In Oklahoma City, they rented a car and drove south, through Norman, then Noble, and finally onto Slaughterville Road.
He pulled off at the home where he’d grown up. Orville’s home. It had been part of a farm once, but the farmland had been sold, maybe by Orville himself or someone who’d owned it before him.
The new owners had painted the home and put on a new roof. The asphalt shingles sparkled in the clear April day. A Chevy truck and a Ford sedan sat under a newly erected metal carport. A red Huffy bike sat on the front porch. It was about the size of the one Desmond had bought at the pawnshop—the bike Orville had threatened to take away.
The shed stood open. The old Studebaker was gone. Desmond’s eyes lingered on the patch of ground where Dale Epply had bled to death while he held the lawnmower blade.
Peyton put an arm around him.
“You want to go in?”
“No. I’ve seen enough.”
They drove past the grocery store that had sustained him, up Highway 77 into Noble. The small town hadn’t changed much. They ate at a small cafe on Third Street and walked the three blocks to the library.
A girl a few years younger than Desmond sat behind the counter, a mechanical pencil in her hand, a large book open in front of her. Another University of Oklahoma student, if he had to guess.
“Help you?” she asked.
“Nah. Just looking.”
He walked down the fiction aisle, Peyton close behind him. He spotted a few of the paperbacks he’d read as a kid: Island of the Blue Dolphins, Hatchet, Hyperion. He could even remember where he was when he read them.
The place had barely changed. The only addition was a wooden study carrel in one corner. It held a Gateway computer with a seventeen-inch monitor. A plaque on the top of the carrel read, Pioneer Library System Technology Center Provided in Loving Memory of Agnes T. Andrews.
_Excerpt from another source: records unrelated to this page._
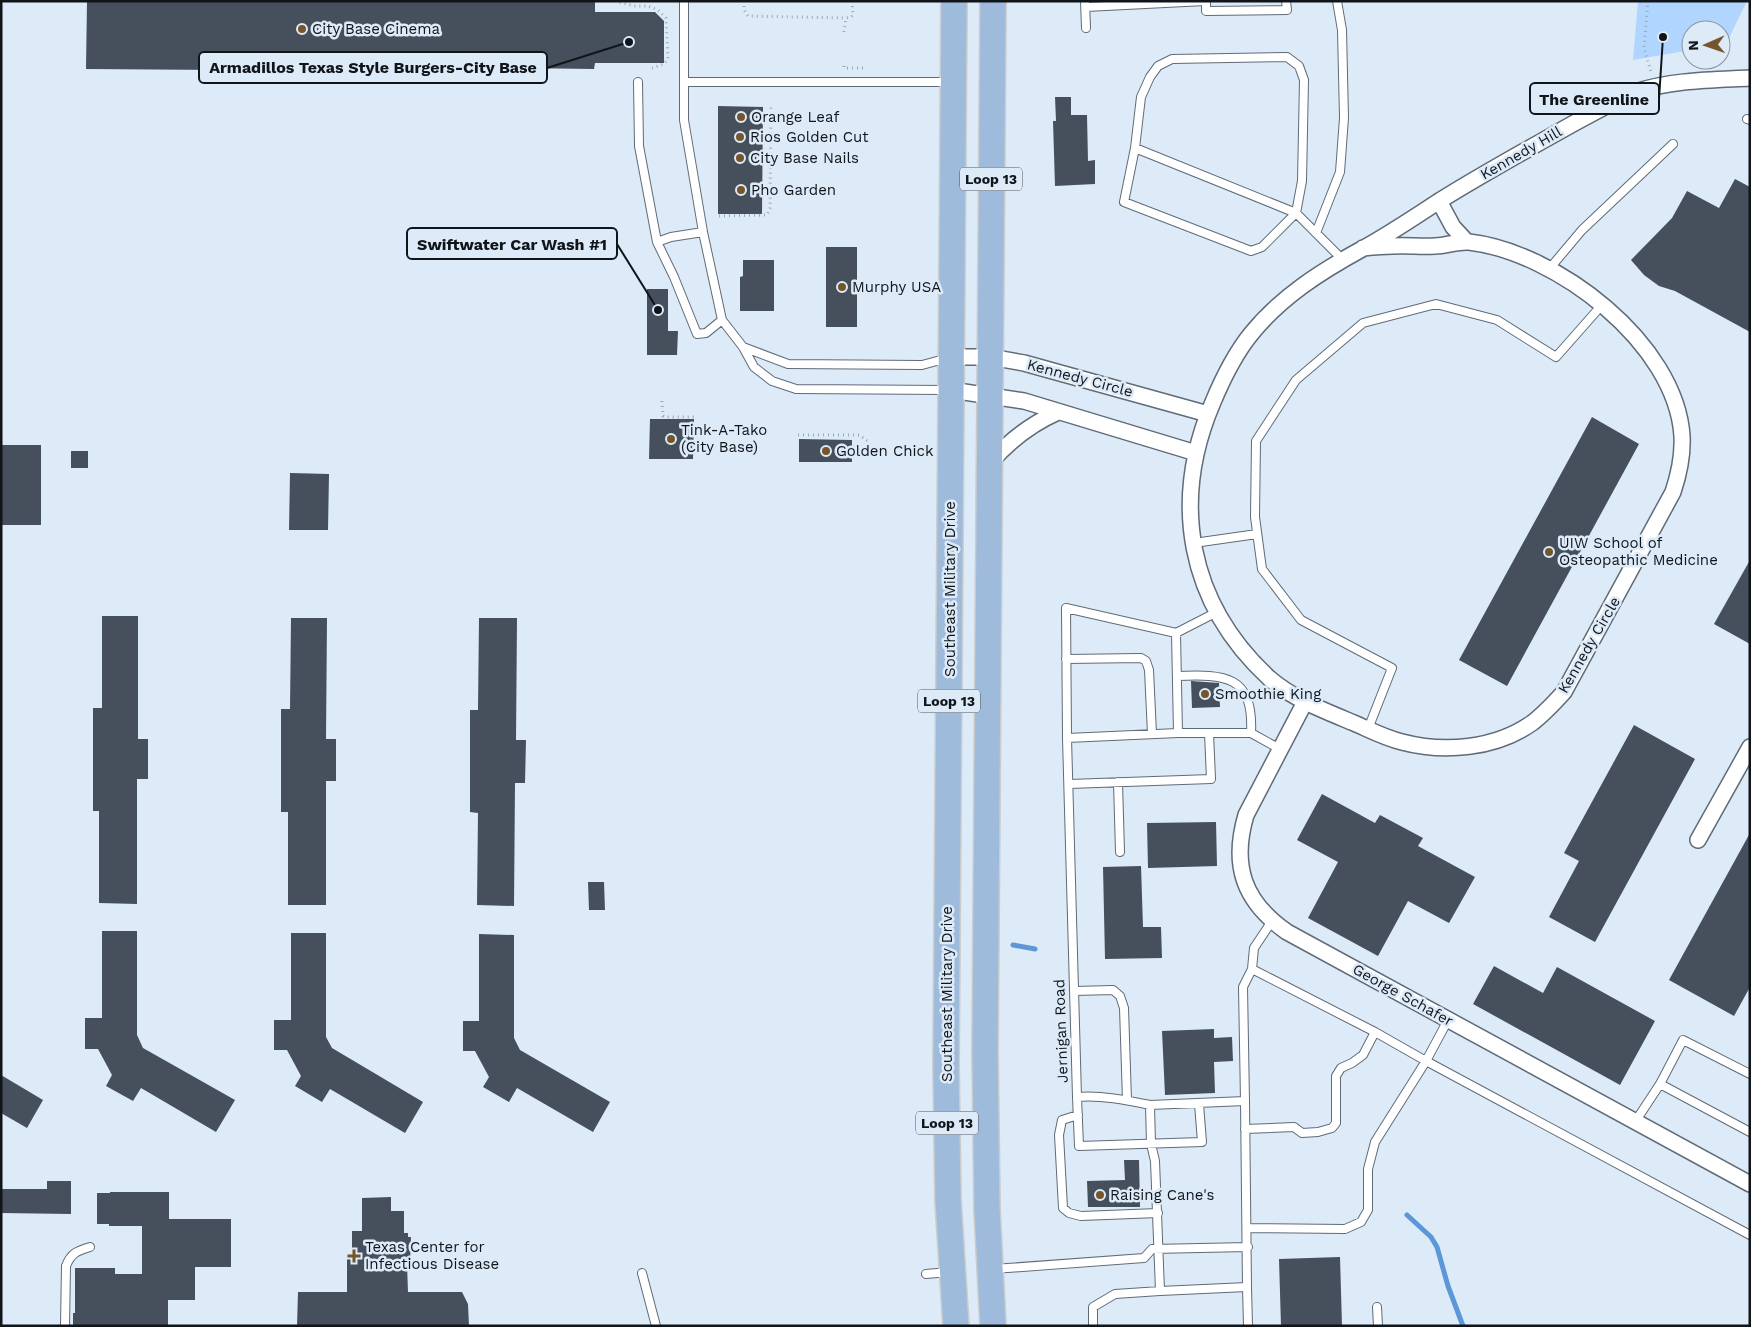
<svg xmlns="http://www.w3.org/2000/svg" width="1751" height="1327" font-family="'Work Sans',sans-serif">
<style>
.green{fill:#b0d5fe}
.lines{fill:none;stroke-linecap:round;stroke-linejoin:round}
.stream{stroke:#5c97d7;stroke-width:5}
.building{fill:#46505c}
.service-casing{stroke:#606b77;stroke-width:10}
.minor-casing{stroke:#606b77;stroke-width:18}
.primary-casing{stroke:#cacccd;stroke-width:28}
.path{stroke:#9ea8b3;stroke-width:3;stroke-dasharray:1 4;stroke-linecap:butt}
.service{stroke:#fff;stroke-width:8}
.minor{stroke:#fff;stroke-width:15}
.primary{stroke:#9ebbdc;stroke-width:25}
.poi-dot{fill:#75552b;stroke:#ddeaf8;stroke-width:2}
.labels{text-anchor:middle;stroke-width:5;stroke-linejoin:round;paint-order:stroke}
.shield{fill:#ddeaf8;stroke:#4e555d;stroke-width:1}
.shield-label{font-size:14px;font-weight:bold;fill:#10151a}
.poi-label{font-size:15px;fill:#10151a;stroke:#ddeaf8;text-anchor:start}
.street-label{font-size:15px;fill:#10151a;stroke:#ddeaf8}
.leader{fill:none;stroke:#10151a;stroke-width:2}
.callout-dot{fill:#10151a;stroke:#ddeaf8;stroke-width:2}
.callout{fill:#ddeaf8;stroke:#10151a;stroke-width:2}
.callout-label{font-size:16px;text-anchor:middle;font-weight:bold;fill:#10151a}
</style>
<rect width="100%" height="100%" fill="#ddeaf8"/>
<path class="green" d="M1638,1h109l-21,43 -5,1v-15h-30v20l-58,10z"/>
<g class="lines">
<path class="stream" d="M1013,945l22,4
M1407,1215l24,22 6,10 11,39 15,40"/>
</g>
<path class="building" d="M87,1h508v11h60l9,9v42h-69l-1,6 -76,-1v-11l-139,-1v15l-293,-2z
M1055,97h16v18h16l1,46 7,-1v24l-40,2 -2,-65h3z
M718,106l45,1 -1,107h-44z
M1735,179l15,8v145l-75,-41 -16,-5 -15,-11 -13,-15 41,-42 15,-27 32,17z
M826,247h31v80h-31z
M743,260h31v51h-34v-34l3,-1z
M647,289h21v42h10l-1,24h-30z
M1592,417l47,27 -132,242 -48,-26z
M650,419h44l-1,40h-44z
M799,439l53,1v22h-53z
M1,445h40v80h-40z
M71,451h17v17h-17z
M290,473l39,1 -1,56h-39z
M1750,560v84l-36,-20z
M102,616h36v123h10v40h-11v125l-38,-1v-92h-6v-103h9z
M291,618h36l-1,121h10v42h-10v124h-38v-93h-7v-103h9z
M479,618h38l-1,122h10l-1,43h-10l-1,123 -37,-1 1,-92 -8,-1v-102h8z
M1191,681l28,2 1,24 -28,1z
M1634,725l61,34 -100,183 -46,-25 30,-56 -15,-8z
M1322,794l53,29 5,-8 43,23 -5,8 57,31 -26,46 -41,-22 -30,55 -70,-38 30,-56 -41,-22z
M1216,822l1,44 -69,2 -1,-45z
M1750,833v154l-16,29 -65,-36z
M1141,866l2,61h18l1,31 -57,1 -2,-92z
M588,882h16l1,28h-16z
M102,931h35v104l6,13 92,52 -19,32 -75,-44 -8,13 -27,-15 6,-11 -14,-26h-13v-31h17z
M291,933h35v104l6,11 91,54 -18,31 -75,-44 -8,13 -27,-16 6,-10 -14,-26h-13v-30h17z
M479,934l35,1v103l6,12 90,52 -17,30 -76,-44 -8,14 -26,-15 6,-10 -14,-26h-12v-30h16z
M1494,966l49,27 14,-26 98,54 -35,64 -147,-81z
M1214,1029v9l18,-1 1,24 -19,1 1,31 -50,2 -3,-64z
M1,1075l42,25 -16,28 -26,-15z
M1124,1160h15l1,47h-52l-1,-26 38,-1z
M47,1181h24v33l-70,-1v-24h46z
M110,1192h59v27h62v48h-36v33h-27v26h-95v-13h2v-45h40v6h27v-48h-33v-2h-12v-31h13z
M391,1197v14h13v22h4v4h3l-1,27h-3l1,28h54l6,12 1,22h-172l1,-34h49v-36l5,-1v-24h10v-33z
M1340,1257l2,69h-61l-2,-67z"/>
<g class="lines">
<g class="service-casing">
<path id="service" d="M684,1v119l19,112 19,88 21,27 11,20 18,14 24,8 151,1
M1085,1l1,27
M1206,1v10l81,-1 -1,-9
M1086,7l119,-6
M638,82l1,64 18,96 14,-5 32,-5
M684,82h265
M1747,119l3,1
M1135,148l161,65 -34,34 -11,4 -127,-49 11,-54 6,-51 9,-20 8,-11 14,-7 115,-2 12,9 5,14 -2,101 -6,32 46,46
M1316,233l24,-61 4,-54 -2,-88 -5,-29
M657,242l17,35 23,57 9,-1 16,-13
M1550,268l32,-38 91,-86
M743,347l45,17 134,1 26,-7
M1194,543l63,-9
M1217,612l-41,21 2,100h73l29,16
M1176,633l-110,-25 1,130 10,359c24,-2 49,3 73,8l1,39 4,17 5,130 87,-4 1,39
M1066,659l75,-1 5,3 3,9 3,64
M1177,676c48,-2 77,-1 74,57
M1368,729l24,-61 -91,-48 -39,-51 -7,-52 1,-76 40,-61 67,-57 73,-19 61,16 59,37 45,-51
M1067,738l111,-5
M1118,782l2,70
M1069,784l142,-5 -2,-46
M1272,921l-18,27 -2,21 123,63
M1074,991l39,-1 7,6 4,12 3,92
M1448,1020l-22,41 324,174
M1660,1084l90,48
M1077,1097l2,49 123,-4 -3,-38
M1245,1101l-2,-114 9,-18
M1150,1105l95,-4 2,186
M1078,1115l-16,5 -3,15 4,73 6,5 12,3 77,-3
M1635,1122l25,-38 23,-44 67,34
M1245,1129l49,-2 8,6 16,-1 14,-4 4,-5v-47l5,-8 11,-5 11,-8 12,-23 51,29 -51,81 -7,27v41l-7,12 -16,7 -98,-1
M994,1269l150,-11 8,-9 96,-2
M642,1273l14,53
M926,1274l23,-2
M1377,1307l1,19
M65,1326l1,-60c5,-13 11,-15 24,-19
M1093,1326v-19l22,-13 45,-3"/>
</g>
<g class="minor-casing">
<path id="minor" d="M1439,201l14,26 14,15
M1363,248c10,-1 20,-2 30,-2 14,-1 28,1 42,0 11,0 23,-5 34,-4 87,10 207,101 213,194 1,20 -3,38 -9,56l-109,200c-10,11 -20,22 -32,31 -37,26 -88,30 -130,19 -17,-4 -32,-12 -48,-19 -29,-12 -61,-24 -85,-45 -81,-75 -99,-176 -56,-276 10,-24 21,-47 38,-68 30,-37 69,-62 111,-85 24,-13 48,-29 71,-44 36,-23 74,-44 111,-65 21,-12 41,-23 62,-34 10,-5 19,-11 29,-14 37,-12 76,-12 115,-14
M950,357h40l34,6 184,51
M951,390l73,11 172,52
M990,463c19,-22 41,-39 68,-51
M1305,702l-59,113c-15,51 -2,87 41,117l463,252
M1698,840l52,-93"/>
</g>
<g class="primary-casing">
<path id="primary" d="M954,1l-8,1065 2,134 8,126
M993,1l-8,1050 2,158 6,117"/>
</g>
<path class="path" d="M615,1l19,5h14l10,4 8,8 2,41 -4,5 -12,4
M744,1v9l4,6 98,2
M1648,1l-4,47 7,24
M844,32l2,-14 5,-1 2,-2 -1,-14
M844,66v2h22
M719,216l48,-1 3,-7 1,-102
M662,401l1,15 2,1h31
M798,435h61l10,7 2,7
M905,450h27"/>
<use href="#service" class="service"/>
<use href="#minor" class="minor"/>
<use href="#primary" class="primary"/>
</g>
<g class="poi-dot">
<circle cx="302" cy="29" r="5"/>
<circle cx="741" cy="117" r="5"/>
<circle cx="740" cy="137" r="5"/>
<circle cx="740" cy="158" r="5"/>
<circle cx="741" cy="190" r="5"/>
<circle cx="842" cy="287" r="5"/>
<circle cx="671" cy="439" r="5"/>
<circle cx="826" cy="451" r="5"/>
<circle cx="1549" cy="552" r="5"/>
<circle cx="1205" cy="694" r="5"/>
<circle cx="1100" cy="1195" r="5"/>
<path d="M351.5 1248.5h5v5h5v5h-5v5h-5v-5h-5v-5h5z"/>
</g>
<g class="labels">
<g class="shield">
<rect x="960" y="167.5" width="62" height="23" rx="4"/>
<rect x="918" y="689.5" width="62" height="23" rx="4"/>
<rect x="916" y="1111.5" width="62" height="23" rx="4"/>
</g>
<g class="shield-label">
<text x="991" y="184">Loop 13</text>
<text x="949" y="706">Loop 13</text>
<text x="947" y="1128">Loop 13</text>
</g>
<g class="poi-label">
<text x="312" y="34">City Base Cinema</text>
<text x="751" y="122">Orange Leaf</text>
<text x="750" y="142">Rios Golden Cut</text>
<text x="750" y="163">City Base Nails</text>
<text x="751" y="195">Pho Garden</text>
<text x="852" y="292">Murphy USA</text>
<text x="681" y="435">Tink-A-Tako<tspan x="681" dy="17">(City Base)</tspan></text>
<text x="836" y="456">Golden Chick</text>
<text x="1559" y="548">UIW School of<tspan x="1559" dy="17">Osteopathic Medicine</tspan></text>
<text x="1215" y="699">Smoothie King</text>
<text x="1110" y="1200">Raising Cane's</text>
<text x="365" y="1252">Texas Center for<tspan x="365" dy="17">Infectious Disease</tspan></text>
</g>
<g class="street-label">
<text transform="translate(1521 153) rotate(-30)" y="5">Kennedy Hill</text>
<text transform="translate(1080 378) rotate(15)" y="5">Kennedy Circle</text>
<text transform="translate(950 589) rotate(-90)" y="5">Southeast Military Drive</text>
<text transform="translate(1589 645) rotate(-60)" y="5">Kennedy Circle</text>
<text transform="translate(947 994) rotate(-90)" y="5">Southeast Military Drive</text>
<text transform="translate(1403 995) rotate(29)" y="5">George Schafer</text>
<text transform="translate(1061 1031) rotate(-92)" y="5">Jernigan Road</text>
</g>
</g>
<path class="leader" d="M629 42L547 68M1663 37L1659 99M658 310L617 244"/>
<g class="callout-dot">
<circle cx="629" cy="42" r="5"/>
<circle cx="1663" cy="37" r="5"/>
<circle cx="658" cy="310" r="5"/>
</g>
<g class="callout">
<rect x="199" y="52" width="348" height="31" rx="5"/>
<rect x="1530" y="83" width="129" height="31" rx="5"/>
<rect x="407" y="228" width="210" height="31" rx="5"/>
</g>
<g class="callout-label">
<text x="373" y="73">Armadillos Texas Style Burgers-City Base</text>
<text x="1594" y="105">The Greenline</text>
<text x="512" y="250">Swiftwater Car Wash #1</text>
</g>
<rect width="1751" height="1327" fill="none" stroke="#10151a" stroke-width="5"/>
<g transform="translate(1706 45) rotate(268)"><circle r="24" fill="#ddeaf8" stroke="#8b959f"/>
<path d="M0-4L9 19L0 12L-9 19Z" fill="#75552b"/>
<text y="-8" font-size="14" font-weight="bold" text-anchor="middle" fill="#10151a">N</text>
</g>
</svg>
It was the best thing he’d ever read in that library.
He took Peyton’s hand.
“Let’s go home.”
Chapter 74
In the plane’s cockpit, Avery stared in disbelief. Spain was dark except for a few glimmering lights in what she thought was Barcelona. They’d launched no fighters to pursue the Red Cross plane. Air traffic control hadn’t even engaged her. She wondered what was going on down there and how many people were left.
On the navigation screen their destination loomed: the Shetland Islands, north of Scotland. She’d never heard of the place. She wondered what they’d find there, at the GPS coordinates Desmond had provided. On the satellite map, there was only a forest. Was it a trap? Avery feared that it was. But she had no choice.
She engaged the autopilot, stood, stretched her legs, and walked back into the passenger compartment. Desmond and Peyton lay in sleeping bags, both facing forward, Peyton tucked into Desmond like a little spoon.
Avery leaned against the door frame and stared. She’d have to make a decision soon. A hard one.